We can now copy the above code in a notebook and run it, or call this script from the command line:

python train.py --seed 42

At the end of the training, the pipeline is ready to use (with the .pipe method) since every trained component of the pipeline is self-sufficient, ie contains the preprocessing, inference and postprocessing code required to run it.

Configuration

To decouple the configuration and the code of our training script, let's define a configuration file where we will describe both our training parameters and the pipeline.
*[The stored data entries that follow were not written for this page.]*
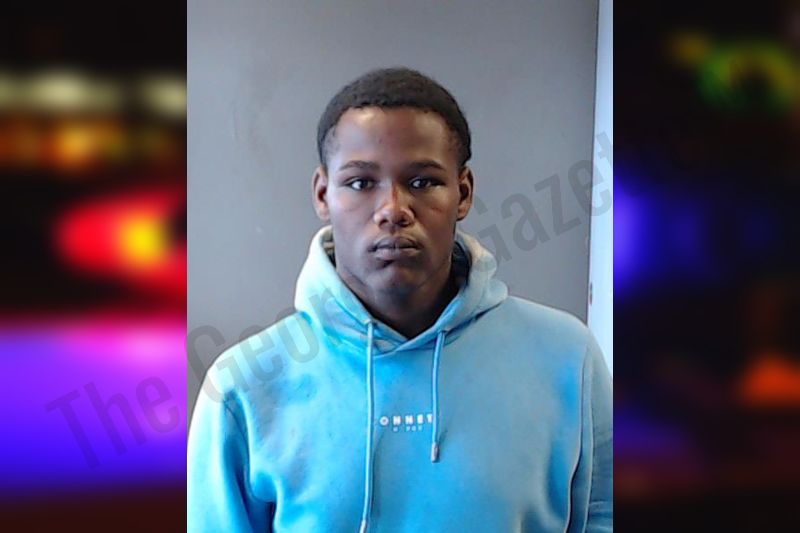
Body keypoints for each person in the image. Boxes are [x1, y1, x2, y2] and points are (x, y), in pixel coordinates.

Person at [188, 67, 612, 532]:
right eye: (360, 183)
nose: (393, 209)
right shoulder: (243, 387)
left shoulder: (567, 358)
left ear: (464, 193)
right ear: (323, 194)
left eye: (423, 182)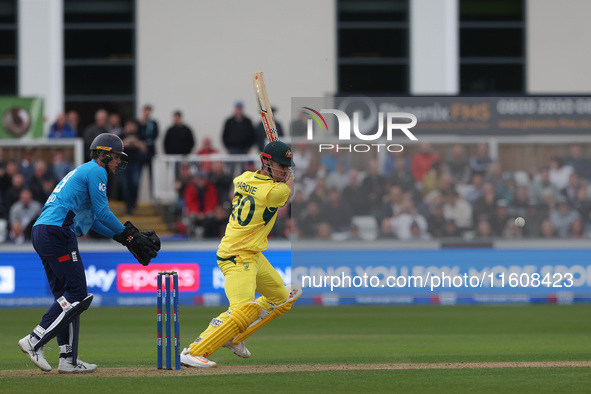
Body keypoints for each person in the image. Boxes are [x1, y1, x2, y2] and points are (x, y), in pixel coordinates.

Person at [18, 133, 160, 374]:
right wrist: (131, 236)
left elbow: (93, 220)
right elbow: (104, 213)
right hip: (57, 232)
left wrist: (124, 239)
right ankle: (34, 339)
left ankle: (68, 359)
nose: (118, 162)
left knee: (66, 299)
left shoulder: (84, 171)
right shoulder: (97, 171)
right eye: (116, 157)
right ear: (103, 154)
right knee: (77, 294)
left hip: (43, 231)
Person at [180, 140, 301, 368]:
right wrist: (290, 176)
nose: (285, 171)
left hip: (252, 253)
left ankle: (235, 336)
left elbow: (261, 182)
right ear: (265, 162)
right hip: (238, 255)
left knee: (281, 299)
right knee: (242, 309)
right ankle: (194, 351)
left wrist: (282, 168)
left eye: (287, 166)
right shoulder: (274, 192)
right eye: (282, 166)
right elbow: (289, 189)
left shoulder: (243, 178)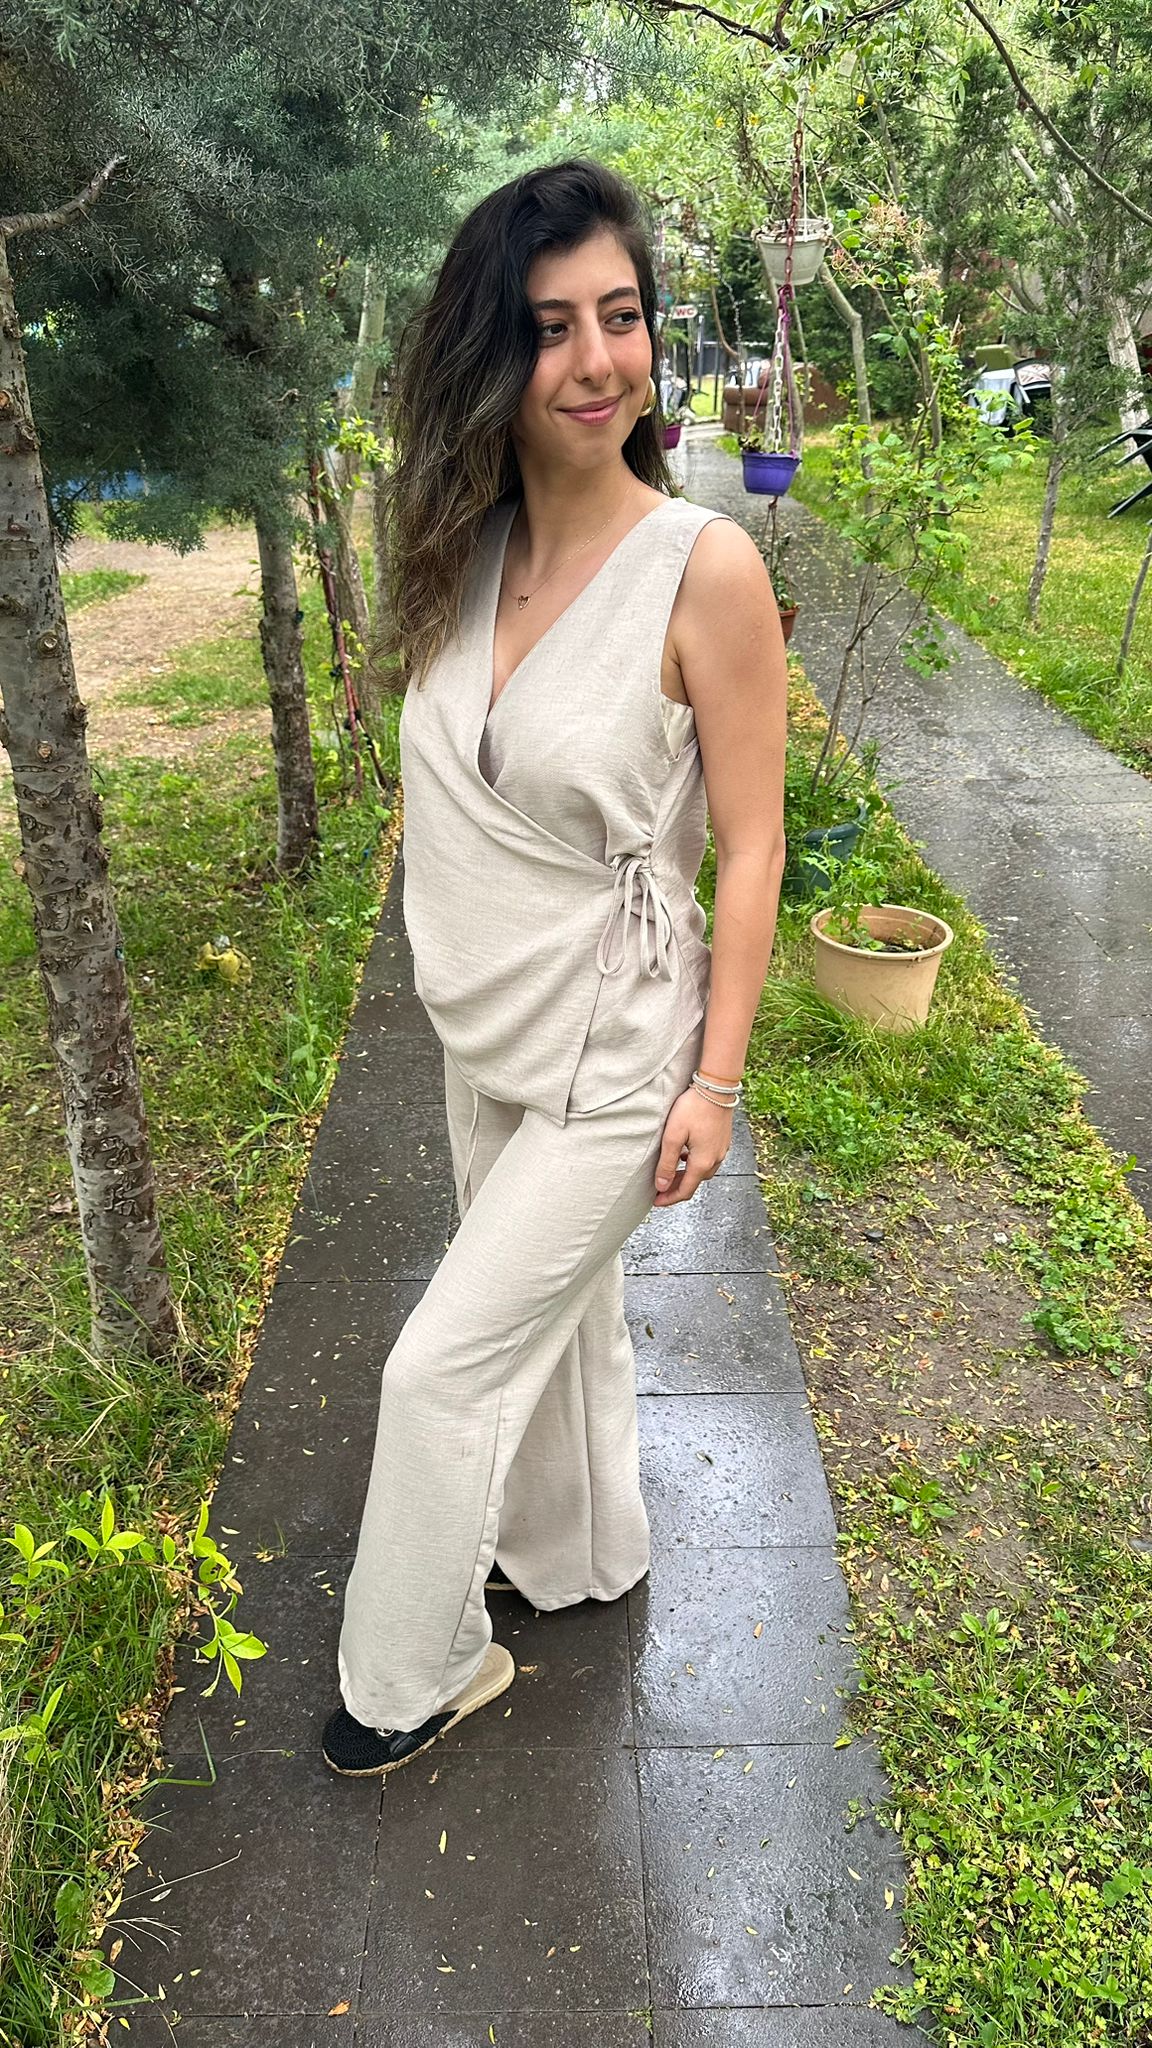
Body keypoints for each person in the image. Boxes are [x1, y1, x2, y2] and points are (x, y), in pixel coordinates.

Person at [322, 158, 787, 1778]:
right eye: (550, 326)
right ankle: (580, 1554)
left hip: (618, 1051)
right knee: (560, 1324)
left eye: (623, 316)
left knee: (438, 1370)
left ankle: (409, 1675)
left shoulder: (703, 570)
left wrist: (715, 1083)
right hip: (489, 1020)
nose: (598, 360)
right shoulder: (469, 551)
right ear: (490, 354)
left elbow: (751, 848)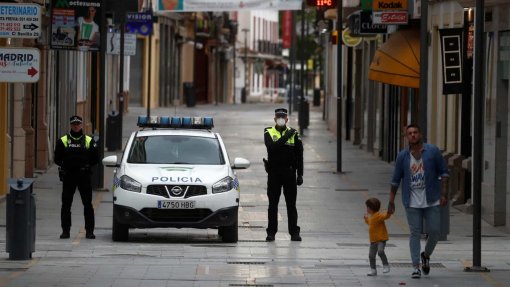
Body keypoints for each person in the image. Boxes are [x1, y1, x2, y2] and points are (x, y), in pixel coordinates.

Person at [387, 124, 449, 279]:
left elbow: (444, 173)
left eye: (415, 132)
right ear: (406, 137)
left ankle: (426, 255)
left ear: (420, 134)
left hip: (432, 199)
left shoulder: (432, 151)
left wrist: (444, 194)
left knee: (435, 232)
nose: (413, 135)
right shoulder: (402, 156)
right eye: (409, 133)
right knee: (415, 233)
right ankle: (416, 266)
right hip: (411, 201)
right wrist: (391, 201)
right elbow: (395, 180)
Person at [54, 115, 99, 239]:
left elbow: (95, 158)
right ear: (70, 125)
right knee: (66, 204)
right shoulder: (63, 140)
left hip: (84, 175)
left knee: (88, 205)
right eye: (73, 124)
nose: (76, 126)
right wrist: (66, 165)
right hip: (69, 176)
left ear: (81, 125)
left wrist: (86, 166)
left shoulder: (89, 140)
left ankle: (89, 231)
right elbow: (57, 158)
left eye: (78, 123)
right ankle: (65, 231)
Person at [264, 108, 303, 242]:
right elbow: (272, 148)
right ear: (275, 119)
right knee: (272, 205)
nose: (281, 119)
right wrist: (287, 136)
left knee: (291, 205)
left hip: (289, 173)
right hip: (274, 173)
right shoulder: (268, 131)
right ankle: (271, 233)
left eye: (283, 117)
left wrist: (300, 174)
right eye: (278, 117)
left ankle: (294, 233)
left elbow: (299, 155)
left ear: (287, 119)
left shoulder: (294, 133)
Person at [364, 197, 391, 276]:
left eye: (368, 207)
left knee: (380, 251)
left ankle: (386, 265)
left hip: (381, 240)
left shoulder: (378, 215)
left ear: (372, 208)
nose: (367, 209)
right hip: (373, 241)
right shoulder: (371, 217)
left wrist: (389, 212)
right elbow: (370, 223)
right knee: (371, 255)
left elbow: (385, 216)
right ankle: (373, 270)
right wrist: (366, 219)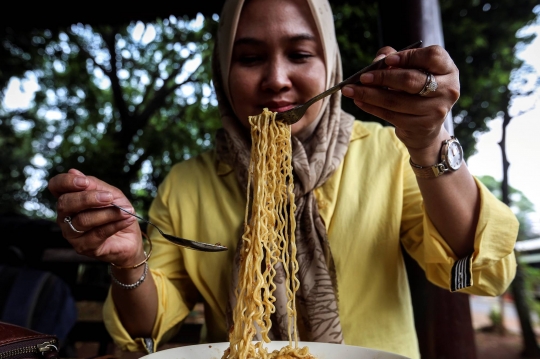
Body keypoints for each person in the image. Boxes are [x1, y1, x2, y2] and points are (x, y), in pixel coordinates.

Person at [47, 0, 519, 358]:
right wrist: (130, 261)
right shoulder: (188, 183)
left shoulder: (388, 153)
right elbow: (149, 331)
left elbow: (480, 272)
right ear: (222, 73)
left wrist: (429, 143)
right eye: (250, 58)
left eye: (299, 53)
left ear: (330, 64)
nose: (276, 79)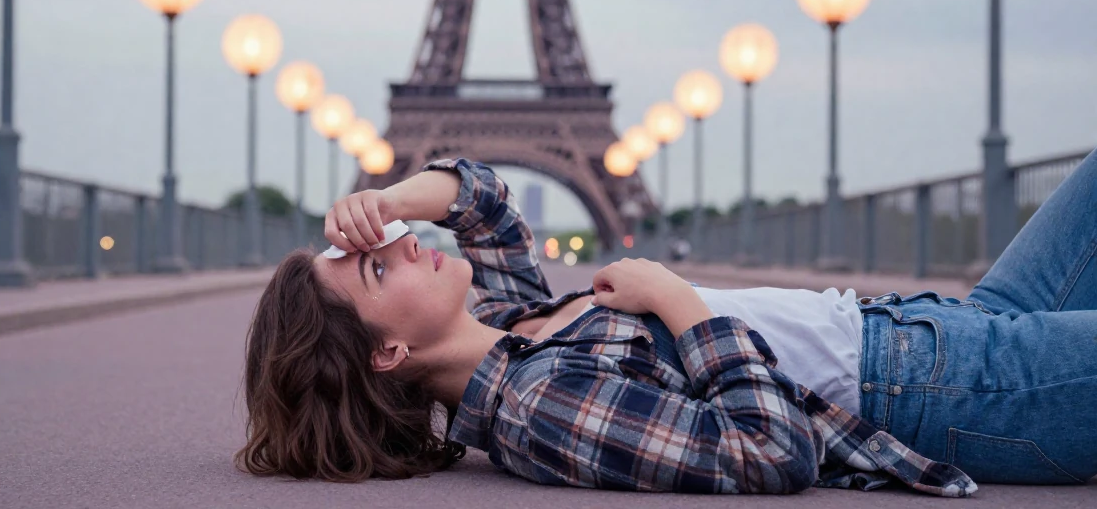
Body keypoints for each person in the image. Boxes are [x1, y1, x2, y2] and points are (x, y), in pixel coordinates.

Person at [236, 151, 1097, 495]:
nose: (399, 244)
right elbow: (768, 452)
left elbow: (485, 205)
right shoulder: (538, 405)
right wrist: (678, 300)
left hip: (941, 326)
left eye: (381, 241)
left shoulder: (512, 323)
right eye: (375, 267)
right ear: (387, 353)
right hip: (956, 388)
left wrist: (388, 199)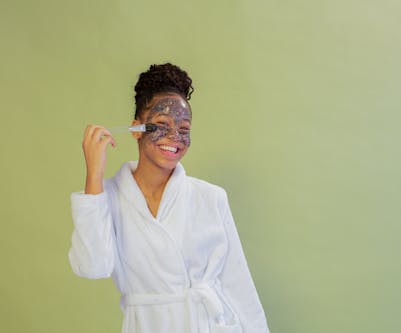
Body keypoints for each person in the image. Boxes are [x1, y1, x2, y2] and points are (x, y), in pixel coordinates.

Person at [69, 62, 270, 333]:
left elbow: (239, 286)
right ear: (136, 129)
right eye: (162, 124)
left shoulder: (210, 197)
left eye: (184, 128)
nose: (174, 137)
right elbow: (93, 267)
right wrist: (94, 173)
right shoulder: (107, 198)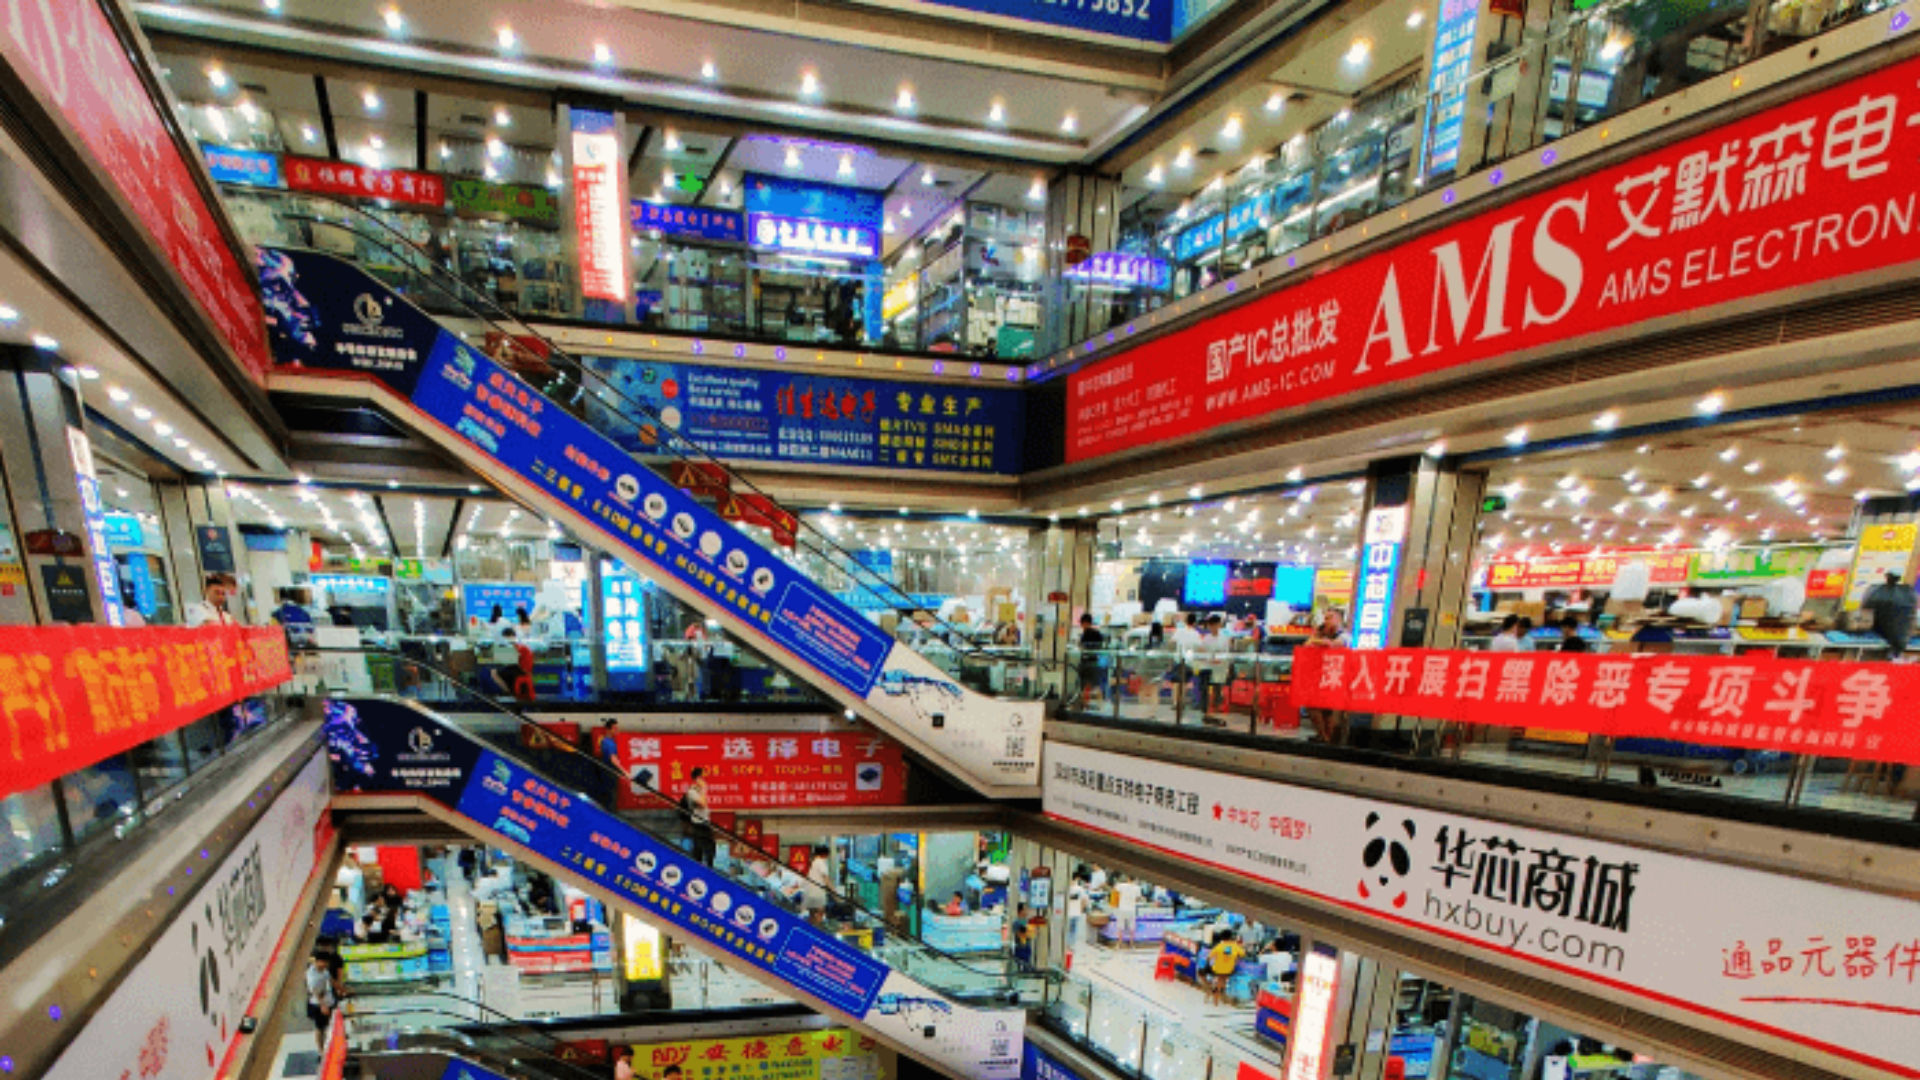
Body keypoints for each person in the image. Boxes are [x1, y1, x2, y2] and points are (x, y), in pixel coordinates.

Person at [1863, 571, 1918, 657]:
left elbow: (1866, 607)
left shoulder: (1877, 590)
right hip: (1900, 637)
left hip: (1880, 634)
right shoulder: (1907, 591)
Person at [488, 628, 534, 699]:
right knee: (495, 671)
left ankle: (508, 693)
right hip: (524, 674)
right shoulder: (522, 647)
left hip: (521, 674)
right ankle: (508, 693)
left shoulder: (517, 648)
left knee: (493, 673)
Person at [684, 767, 714, 866]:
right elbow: (702, 804)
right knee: (699, 850)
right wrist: (704, 789)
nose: (705, 780)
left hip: (705, 822)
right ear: (697, 778)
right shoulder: (692, 792)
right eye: (703, 777)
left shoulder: (700, 791)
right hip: (698, 824)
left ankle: (709, 868)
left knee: (710, 848)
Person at [1206, 930, 1246, 1006]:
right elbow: (1243, 954)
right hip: (1229, 970)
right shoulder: (1235, 946)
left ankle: (1217, 992)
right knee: (1223, 979)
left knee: (1219, 979)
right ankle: (1221, 991)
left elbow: (1209, 957)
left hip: (1217, 969)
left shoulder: (1219, 946)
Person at [1076, 613, 1106, 706]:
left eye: (1082, 623)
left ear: (1084, 623)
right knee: (1095, 684)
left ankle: (1085, 703)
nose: (1081, 626)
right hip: (1094, 661)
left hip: (1086, 662)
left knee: (1085, 684)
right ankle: (1100, 703)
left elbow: (1082, 647)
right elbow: (1101, 646)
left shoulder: (1086, 634)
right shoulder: (1098, 634)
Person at [305, 952, 338, 1034]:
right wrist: (323, 1006)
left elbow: (330, 979)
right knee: (320, 1028)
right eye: (325, 962)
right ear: (319, 961)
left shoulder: (322, 969)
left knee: (332, 1023)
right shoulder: (313, 977)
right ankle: (321, 1046)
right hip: (318, 1004)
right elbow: (315, 993)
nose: (327, 965)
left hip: (328, 1000)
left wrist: (342, 989)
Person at [1110, 874, 1142, 947]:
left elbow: (1114, 888)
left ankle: (1119, 943)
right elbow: (1137, 899)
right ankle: (1131, 943)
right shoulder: (1137, 888)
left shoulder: (1122, 886)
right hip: (1131, 909)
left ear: (1128, 878)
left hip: (1122, 909)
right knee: (1132, 927)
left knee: (1120, 927)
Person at [805, 845, 833, 925]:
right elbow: (826, 879)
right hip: (818, 893)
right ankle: (816, 932)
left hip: (810, 893)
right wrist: (834, 892)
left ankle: (810, 932)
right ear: (824, 854)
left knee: (812, 916)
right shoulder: (821, 863)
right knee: (819, 914)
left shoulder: (813, 862)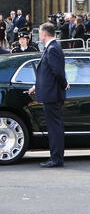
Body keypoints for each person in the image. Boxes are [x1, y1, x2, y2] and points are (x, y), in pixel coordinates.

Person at [28, 23, 70, 168]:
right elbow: (48, 73)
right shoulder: (51, 48)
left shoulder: (52, 49)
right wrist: (36, 86)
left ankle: (56, 158)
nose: (39, 37)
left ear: (45, 34)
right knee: (54, 128)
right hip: (50, 94)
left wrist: (64, 84)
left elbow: (57, 72)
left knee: (55, 129)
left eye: (40, 34)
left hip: (53, 95)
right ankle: (55, 157)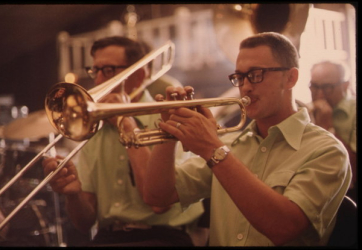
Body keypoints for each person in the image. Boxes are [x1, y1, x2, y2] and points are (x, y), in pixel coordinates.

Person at [143, 32, 351, 246]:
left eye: (256, 74)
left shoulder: (327, 150)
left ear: (291, 78)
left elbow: (284, 228)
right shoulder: (231, 143)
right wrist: (169, 132)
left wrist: (213, 150)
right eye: (240, 77)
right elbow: (158, 197)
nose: (245, 86)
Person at [42, 36, 204, 246]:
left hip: (163, 237)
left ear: (138, 75)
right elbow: (84, 223)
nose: (98, 80)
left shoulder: (167, 116)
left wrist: (125, 123)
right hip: (108, 238)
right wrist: (73, 194)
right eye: (95, 71)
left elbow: (159, 204)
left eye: (108, 70)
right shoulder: (94, 128)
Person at [309, 60, 356, 202]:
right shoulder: (306, 111)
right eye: (314, 87)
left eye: (328, 87)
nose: (320, 95)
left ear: (346, 85)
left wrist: (327, 129)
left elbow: (353, 170)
You can either write the config of the pipeline by hand, or generate a pipeline config draft from an instantiated pipeline by running:

print(nlp.config.to_str())
config.cfg
# This is this equivalent of the API-based declaration
# at the beginning of the tutorial
[nlp]
lang = "eds"
pipeline = ["ner"]
components = ${ components }

[components]

[components.ner]
@factory = "eds.ner_crf"
mode = "joint"
target_span_getter = "ml-ner"
window = 20
embedding = ${ cnn }

[cnn]
@factory = "eds.text_cnn"
kernel_sizes = [3]
embedding = ${ transformer }

[transformer]
@factory = "eds.transformer"
model = "prajjwal1/bert-tiny"
window = 128
stride = ${ transformer.window//2 }

# This is were we define the training script parameters
# the "train" section refers to the name of the command
# in the training script
[train]
nlp = ${ nlp }
train_adapter = { "@adapters": "ner_adapter", "path": "data/train" }
val_adapter = { "@adapters": "ner_adapter", "path": "data/val" }
max_steps = 400
seed = 42
lr = 3e-4
batch_size = 8

And replace the end of the script by

if __name__ == "__main__":
    app.run()

That's it ! We can now call the training script with the configuration file as a parameter, and override some of its values:

python train.py --config config.cfg --transformer.window=64 --seed 43

Going further

This tutorial gave you a glimpse of the training API of EDS-NLP. We provide a more complete example of a training script in tests at tests/training/test_training.py. To build a custom trainable component, you can refer to the TorchComponent class or look up the implementation of some of the trainable components on GitHub.